Under trade union law, because they will be separate employers, it will mean that strikes across the sector will be illegal, and union power may be weakened. The example though, of the railways, where nationally solid unions were able to pick off fragmented employers may haunt the nightmares of the new government, and may be part of the reason why there is talk of further restrictions on the right to strike, by setting further conditions – such as requiring a majority of those eligible to vote, rather than simply of those voting, before a strike ballot is valid. Clearly, their love of liberty does not extend to the liberty of workers to organise to defend and advance their bargaining power in the market place.

We have the examples of other attempts to use this model of the state as a commissioning buyer. The Private Finance Initiative (PFI) was used extensively under Labour to fund public projects, for much the same reason. The problem with this is that it means the state has to behave like a private business person, rather than as a taxing power in the land. It becomes bound by its contracts, and as Private Eye has been pointing out for years, PFI contracts are locked-in spending, which cannot be altered in the same way as directly run activities can be. Providers have penalty clauses or the option of suing should the government try and reduce their payments. This means that the current round of cuts will have to come disproportionately from the directly administered part of the state sector.

Tax or borrow?
Those cuts themselves derive from the fact that over the years it has been easier to pay for state spending by borrowing from private capitalists rather than taxing them. Borrowing by the government increases capital’s revenue whereas taxing reduces it overall. The power relation is also different, with interest rates going up if lenders are not happy with a government’s policies providing a powerful tool for disciplining the state.

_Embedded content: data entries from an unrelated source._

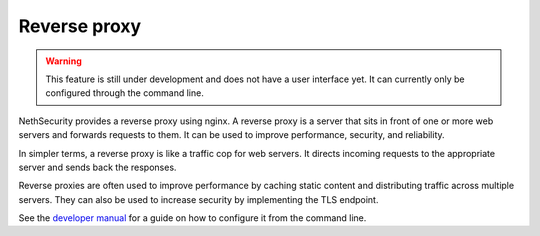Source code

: =============
Reverse proxy
=============

.. warning::

   This feature is still under development and does not have a user interface yet. It can currently only be configured through the command line.

NethSecurity provides a reverse proxy using nginx.
A reverse proxy is a server that sits in front of one or more web servers and forwards requests to them. It can be used to improve performance, security, and reliability.

In simpler terms, a reverse proxy is like a traffic cop for web servers. It directs incoming requests to the appropriate server and sends back the responses.

Reverse proxies are often used to improve performance by caching static content and distributing traffic across multiple servers. They can also be used to increase security by implementing the TLS endpoint.

See the `developer manual <https://dev.nethsecurity.org/packages/ns-reverse-proxy/>`_ for a guide on how to configure it from the command line.
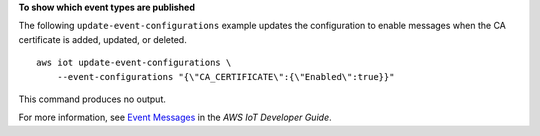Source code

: **To show which event types are published**

The following ``update-event-configurations`` example updates the configuration to enable messages when the CA certificate is added, updated, or deleted. ::

    aws iot update-event-configurations \
        --event-configurations "{\"CA_CERTIFICATE\":{\"Enabled\":true}}"

This command produces no output.

For more information, see `Event Messages <https://docs.aws.amazon.com/iot/latest/developerguide/iot-events.html>`__ in the *AWS IoT Developer Guide*.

What this means in practice is that far from the division between Labour and Tories being one of public versus private provision, but about different capitalists who gain their revenue via state or private capitalism.

Those elements of the state, such as health, education, social benefits that represent an insurance function could also be provided by the private sector. Health costs have to be paid for by someone. Unemployment must be paid for somehow. This is demonstrated in the United States, where the Obama administration has created compulsory health insurance (much as in the UK compulsory motor insurance pays for medical costs arising from traffic accidents, which are not covered by general NHS spending). Compulsory insurance is a tax by any other name, except it must be paid to competing private insurers who will ensure they make their profit from it. Of course, once the NHS has been transformed into an internal commissioning market, it would only be a small step for the government to transfer to a US style compulsory insurance scheme, and cut the state’s role down to providing a subsidy for those who cannot afford insurance. The same end result occurs as now, except that the formal ‘liberty’ and ‘responsibility’ of buying insurance care moves from the state to individual. The difference is more ideological than practical, saving that with private insurers there is profit to be made.

Of course, the NHS has always had a massive private element – staff in certain sectors have been able to accrue large wage packets from the NHS labour market; pharmaceutical companies and other providers have always been paid through the market. Doubtless, though, a huge campaign to ‘Save the NHS’ will emerge, lead by such unions as Unison which remain committed to keeping a large public sector.

Ultimately, whatever way it works out in the wash, the provision of health and social insurance within capitalism depends on the capacity of the workers as a class to wring payment out of the owners of the world. So long as the wages system exists the fight is on to secure the means of living, no matter how the owners squabble among themselves about how to pay us our due.